In Ivlin Fullscreen A handful of ashes (1934)

Pause

“Very good of you.

Just my usual morning tray — coffee, toast, fruit.

And the morning papers.

If her ladyship has been called I will have it with her …”

Mr. Todd went into the back room of the house and dragged a tin canister from under a heap of skins.

It was full of a mixture of dried leaf and bark.

He took a handful and went outside to the fire.

When he returned his guest was bolt upright astride the hammock, talking angrily.

“… You would hear better and it would be more polite if you stood still when I addressed you instead of walking round in a circle.

It is for your own good that I am telling you … I know you are friends of my wife and that is why you will not listen to me.

But be careful.

She will say nothing cruel, she will not raise her voice, there will be no hard words.

She hopes you will be great friends afterwards as before.

But she will leave you.

She will go away quietly during the night.

She will take her hammock and her rations of farine … Listen to me.

I know I am not clever but … that is no reason why we should forget courtesy.

Let us kill in the gentlest manner.

I will tell you what I have learned in the forest, where time is different.

There is no City.

Mrs. Beaver has covered it with chromium plating and converted it into flats.

Three guineas a week with a separate bathroom.

Very suitable for base love.

And Polly will be there.

She and Mrs. Beaver under the fallen battlements …”

Mr. Todd put a hand behind Tony's head and held up the concoction of herbs in the calabash.

Tony sipped and turned away his head.

“Nasty medicine,” he said, and began to cry.

Mr.
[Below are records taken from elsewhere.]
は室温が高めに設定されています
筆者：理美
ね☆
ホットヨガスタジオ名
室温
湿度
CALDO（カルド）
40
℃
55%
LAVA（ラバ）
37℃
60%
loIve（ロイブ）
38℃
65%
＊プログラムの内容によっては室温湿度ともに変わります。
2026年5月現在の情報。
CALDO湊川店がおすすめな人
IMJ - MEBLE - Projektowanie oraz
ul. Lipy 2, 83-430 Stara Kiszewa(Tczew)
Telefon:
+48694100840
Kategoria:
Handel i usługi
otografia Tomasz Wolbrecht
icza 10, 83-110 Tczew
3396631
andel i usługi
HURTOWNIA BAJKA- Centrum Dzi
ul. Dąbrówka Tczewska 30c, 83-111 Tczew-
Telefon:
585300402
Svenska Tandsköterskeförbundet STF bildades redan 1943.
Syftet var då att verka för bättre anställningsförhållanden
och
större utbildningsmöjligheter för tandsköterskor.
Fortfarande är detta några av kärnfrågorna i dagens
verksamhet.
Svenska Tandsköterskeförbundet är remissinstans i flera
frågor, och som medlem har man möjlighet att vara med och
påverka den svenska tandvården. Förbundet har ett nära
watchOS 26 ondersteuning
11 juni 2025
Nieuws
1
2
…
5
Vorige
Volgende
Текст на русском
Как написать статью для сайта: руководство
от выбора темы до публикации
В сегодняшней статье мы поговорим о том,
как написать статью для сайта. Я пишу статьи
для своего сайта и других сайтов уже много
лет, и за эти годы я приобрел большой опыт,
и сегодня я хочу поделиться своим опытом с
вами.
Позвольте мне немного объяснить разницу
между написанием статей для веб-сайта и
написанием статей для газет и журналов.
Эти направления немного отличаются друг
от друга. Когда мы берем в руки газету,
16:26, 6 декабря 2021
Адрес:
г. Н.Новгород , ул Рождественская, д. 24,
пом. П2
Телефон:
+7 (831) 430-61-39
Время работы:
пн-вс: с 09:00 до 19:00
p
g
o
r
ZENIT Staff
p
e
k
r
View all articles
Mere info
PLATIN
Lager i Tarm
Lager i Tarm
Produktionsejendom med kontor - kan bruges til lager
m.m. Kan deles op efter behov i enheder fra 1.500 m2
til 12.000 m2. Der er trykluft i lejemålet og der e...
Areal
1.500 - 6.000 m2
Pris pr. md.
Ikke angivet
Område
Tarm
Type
Todd stood by him holding the calabash.

Presently Tony drank some more, screwing up his face and shuddering slightly at the bitterness.

Mr. Todd stood beside him until the draught was finished; then he threw out the dregs on to the mud floor.

Tony lay back in the hammock sobbing quietly.

Soon he fell into a deep sleep.

Tony's recovery was slow.

At first, days of lucidity alternated with delirium; then his temperature dropped and he was conscious even when most ill.

The days of fever grew less frequent, finally occurring in the normal system of the tropics, between long periods of comparative health.

Mr. Todd dosed him regularly with herbal remedies.

“It's very nasty,” said Tony, “but it does do good.”

“There is medicine for everything in the forest,” said Mr. Todd; “to make you well and to make you ill.

My mother was an Indian and she taught me many of them.

I have learned others from time to time from my wives.

There are plants to cure you and give you fever, to kill you and send you mad, to keep away snakes, to intoxicate fish so that you can pick them out of the water with your hands like fruit from a tree.

There are medicines even I do not know.

They say that it is possible to bring dead people to life after they have begun to stink, but I have not seen it done.”

“But surely you are English?”

“My father was — at least a Barbadian.

He came to Guiana as a missionary.

He was married to a white woman but he left her in Guiana to look for gold.

Then he took my mother.

The Pie-wie women are ugly but very devoted.